Technical and Communications Skills

Catherine Weinberger writes,

while math scores, sports, leadership roles, and college education are all associated with higher earnings over the entire 1979-1999 period, the time trend in the earnings premium was strongest among those individuals who participated in sports or leadership activities during high school and had higher levels of cognitive skills. Supporting evidence based on Census and CPS data matched with the Autor, Levy and Murnane (2003) job-task measures provides an independent observation also suggesting that the labor market increasingly favors workers with strong endowments of both cognitive and social skills.
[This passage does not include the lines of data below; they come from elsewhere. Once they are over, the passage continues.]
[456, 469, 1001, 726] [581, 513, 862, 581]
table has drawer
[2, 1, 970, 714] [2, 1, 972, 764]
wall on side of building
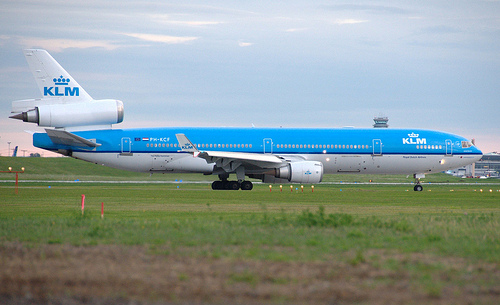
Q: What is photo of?
A: Jet ready for take off.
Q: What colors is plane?
A: Blue and white.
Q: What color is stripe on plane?
A: Dark blue.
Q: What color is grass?
A: Green and brown.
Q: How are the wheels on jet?
A: Down.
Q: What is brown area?
A: Dry surface.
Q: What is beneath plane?
A: Green grass.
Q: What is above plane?
A: Sky.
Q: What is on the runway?
A: An airplane.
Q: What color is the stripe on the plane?
A: Blue.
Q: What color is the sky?
A: Blue.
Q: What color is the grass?
A: Brown and green.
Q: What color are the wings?
A: White.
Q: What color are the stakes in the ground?
A: Orange.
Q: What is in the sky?
A: Clouds.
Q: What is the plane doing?
A: Getting ready to take off.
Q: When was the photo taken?
A: Daytime.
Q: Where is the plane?
A: On the runway.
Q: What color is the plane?
A: Blue and white.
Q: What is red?
A: The indicators.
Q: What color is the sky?
A: Blue.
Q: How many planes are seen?
A: 1.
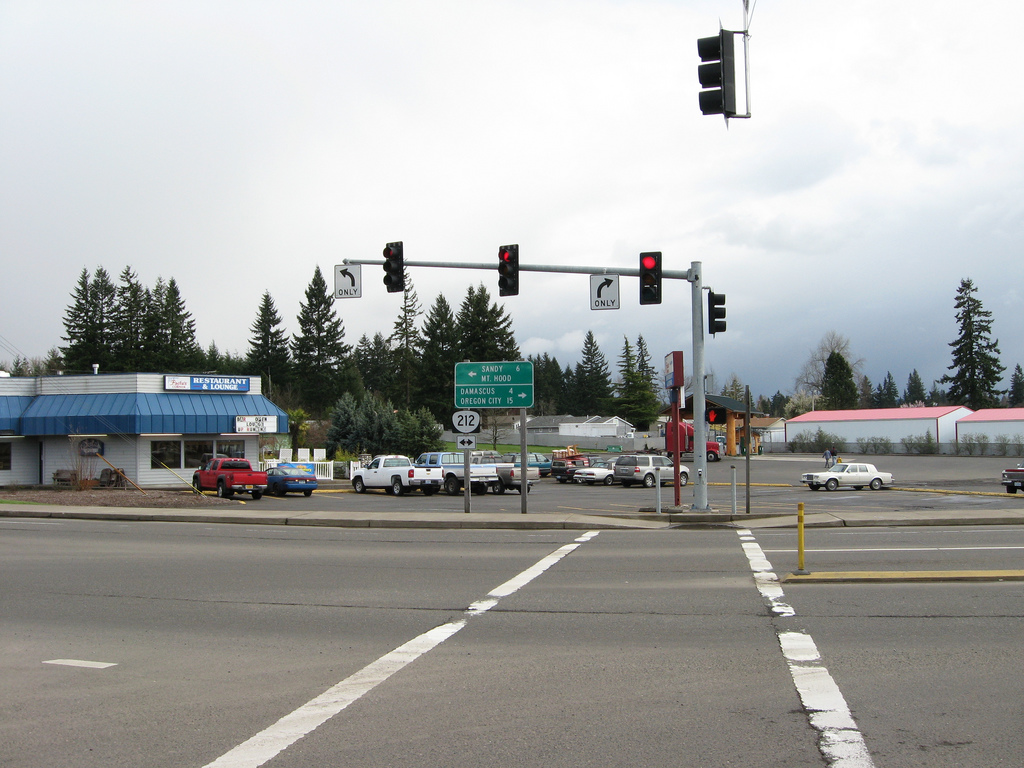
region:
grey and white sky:
[345, 26, 620, 216]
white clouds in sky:
[175, 6, 643, 155]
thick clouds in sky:
[108, 18, 780, 287]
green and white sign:
[444, 377, 552, 420]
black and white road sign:
[447, 395, 490, 476]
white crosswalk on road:
[108, 512, 742, 728]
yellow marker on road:
[716, 471, 847, 623]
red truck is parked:
[178, 430, 256, 535]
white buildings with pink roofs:
[778, 399, 1022, 456]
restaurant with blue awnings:
[0, 372, 294, 499]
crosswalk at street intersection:
[196, 514, 890, 767]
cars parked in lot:
[188, 443, 695, 502]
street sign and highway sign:
[449, 353, 539, 518]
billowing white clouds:
[513, 130, 1016, 397]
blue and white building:
[18, 353, 293, 515]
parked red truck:
[198, 445, 279, 510]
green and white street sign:
[444, 344, 552, 431]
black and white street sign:
[574, 267, 639, 335]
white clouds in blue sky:
[363, 99, 446, 153]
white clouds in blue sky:
[258, 104, 358, 168]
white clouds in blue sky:
[887, 153, 954, 201]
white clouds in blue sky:
[552, 65, 604, 124]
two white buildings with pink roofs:
[781, 407, 1022, 456]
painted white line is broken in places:
[733, 524, 874, 763]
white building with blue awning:
[0, 363, 291, 488]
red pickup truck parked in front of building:
[0, 365, 291, 502]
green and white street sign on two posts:
[451, 356, 537, 513]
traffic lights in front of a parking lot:
[166, 239, 1021, 522]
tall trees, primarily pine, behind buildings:
[0, 265, 1022, 493]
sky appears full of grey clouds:
[0, 2, 1018, 407]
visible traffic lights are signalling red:
[332, 242, 726, 514]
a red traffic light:
[319, 222, 706, 318]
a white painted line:
[705, 503, 822, 712]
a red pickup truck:
[186, 429, 269, 505]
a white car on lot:
[808, 449, 897, 503]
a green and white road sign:
[448, 344, 553, 418]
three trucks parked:
[344, 421, 534, 510]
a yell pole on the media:
[786, 478, 821, 592]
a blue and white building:
[8, 372, 294, 490]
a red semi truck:
[664, 421, 728, 464]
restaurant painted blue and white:
[2, 361, 291, 491]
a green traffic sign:
[454, 358, 535, 412]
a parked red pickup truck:
[193, 454, 271, 497]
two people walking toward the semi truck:
[822, 444, 841, 468]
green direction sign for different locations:
[450, 358, 539, 515]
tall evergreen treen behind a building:
[949, 271, 1008, 401]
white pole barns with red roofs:
[782, 409, 1023, 444]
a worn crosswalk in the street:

These findings, coupled with evidence of growing employment, suggest increasing complementarity between cognitive and social skills among young workers.

Pointer from Tyler Cowen, who sees the findings in an average-is-over context. Indeed, if cognitive skills and social skills are both somewhat scarce and imperfectly correlated, increasing complementarity would lead to greater inequality.

I would always tell my AP Statistics students that they were learning technical communications skills. I would say that communicators without technical skills end up as baristas. Those with technical skills but poor communication skills will end up as Dilbert, working for a boss who appears to be an idiot.